Vimpelcom vuole Weather: Sawiris fuori dal board

Vimpelcom corre ai ripari e, per ottenere il via libera di Telenor alle nozze con Weather Investments, la holding che controlla Wind, taglia fuori Naguib Sawiris dal cda del gruppo telefonico che nascerà dalla fusione. È questa la soluzione, secondo quanto afferma il quotidiano Vedemosti, escogitata dal management del gruppo russo per piegare la resistenza del socio forte scandinavo, che dopo un iniziale via libera condizionato si era opposto alle nozze tra Vimpelcom e Weather.
Nella nuova offerta che Vimpelcom ha presentato a Weather Investments per la fusione tra i due gruppi, dice il giornale russo, la società guidata da Naguib Sawiris sarebbe esclusa dal board del nuovo mega-operatore: nell’accordo originario, invece, al magnate egiziano sarebbero spettati due posti in consiglio, sugli undici totali. Con questa nuova architettura, quindi, Sawiris non avrebbe voce in capitolo nella gestione e si troverebbe escluso dalla stanza dei bottoni. Nessuna indiscrezione, invece, su eventuali modifiche relative all’accordo economico e quindi sul passaggio di azioni, che vedrebbe Weather al 20% del capitale, e su quello in contanti (1,8 miliardi di dollari).
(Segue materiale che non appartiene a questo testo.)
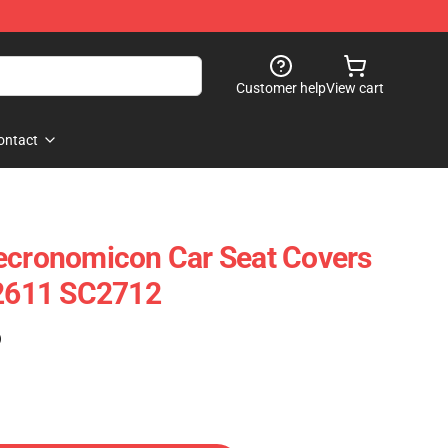
Customer help
View cart
ontact
ecronomicon Car Seat Covers
12611 SC2712
)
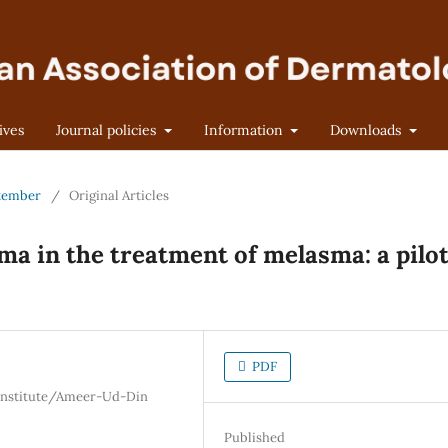
ives
Journal policies
Information
Downloads
eptember
/
Original Articles
sma in the treatment of melasma: a pilo
PDF
 Institute/Ameer-Ud-Din
Published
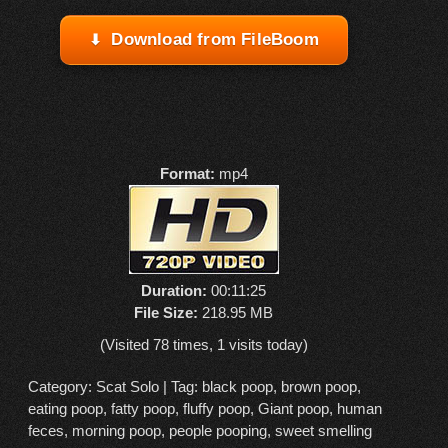
Download from FileBoom
Format:
mp4
Duration:
00:11:25
File Size:
218.95 MB
(Visited 78 times, 1 visits today)
Category:
Scat Solo
| Tag:
black poop
,
brown poop
,
eating poop
,
fatty poop
,
fluffy poop
,
Giant poop
,
human
feces
,
morning poop
,
people pooping
,
sweet smelling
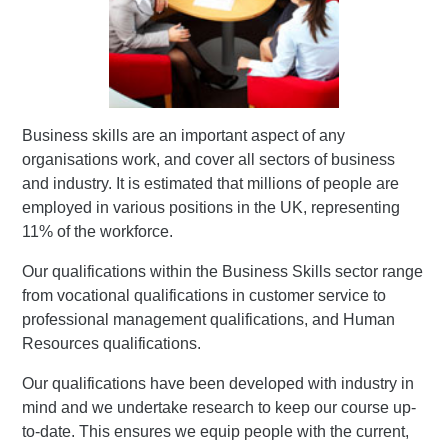
Business skills are an important aspect of any
organisations work, and cover all sectors of business
and industry. It is estimated that millions of people are
employed in various positions in the UK, representing
11% of the workforce.
Our qualifications within the Business Skills sector range
from vocational qualifications in customer service to
professional management qualifications, and Human
Resources qualifications.
Our qualifications have been developed with industry in
mind and we undertake research to keep our course up-
to-date. This ensures we equip people with the current,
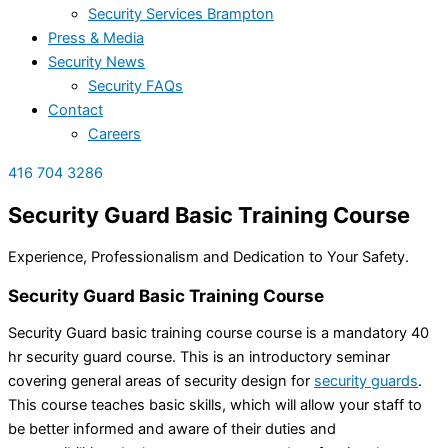
Security Services Brampton
Press & Media
Security News
Security FAQs
Contact
Careers
416 704 3286
Security Guard Basic Training
Course
Experience, Professionalism and Dedication to Your Safety.
Security Guard Basic Training Course
Security Guard basic training course course is a mandatory 40
hr security guard course. This is an introductory seminar
covering general areas of security design for
security guards
.
This course teaches basic
skills, which will allow your staff to
be better informed and aware of their duties and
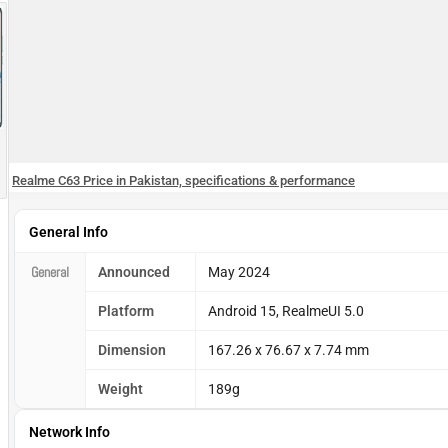
Realme C63 Price in Pakistan, specifications & performance
General Info
General
Announced
May 2024
Platform
Android 15, RealmeUI 5.0
Dimension
167.26 x 76.67 x 7.74 mm
Weight
189g
Network Info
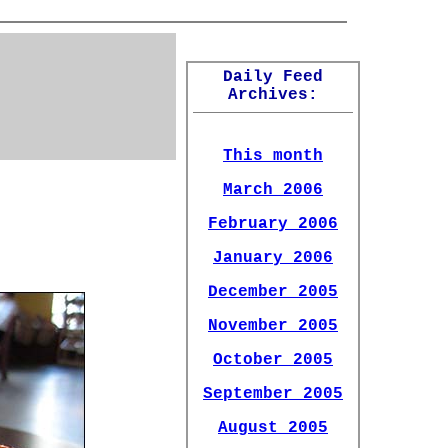
Daily Feed
Archives:
This month
March 2006
February 2006
January 2006
December 2005
November 2005
October 2005
September 2005
August 2005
La palla passa ora, dunque, al magnate egiziano, il quale oggi si è limitato ad affermare che l’operazione sta procedendo «in modo positivo». Con la revisione dell’offerta è infatti il board di Weather che deve pronunciarsi «nell’interesse degli azionisti». Lo stesso Sawiris, intanto, tenta di risolvere un altro problema che complica la già difficile operazione. Si tratta di Djezzy, la controllata algerina che il governo del Paese nordafricano vorrebbe nazionalizzare a condizioni ritenute insufficienti da Orascom Telecom (la scatola di Weather che sta a capo della società). Sawiris, secondo quanto ha detto lui stesso alla Cnbc Arabiya, ha deciso di ricorrere a un arbitrato internazionale per risolvere la disputa, aggiungendo che «le procedure partiranno presto». Una decisione spiegata in maniera più approfondita da Khaled Bichara, amministratore delegato di Weather: «Non vediamo - ha spiegato - nessun positivo sviluppo o nessuna soluzione alle difficoltà che stiamo affrontando in Algeria».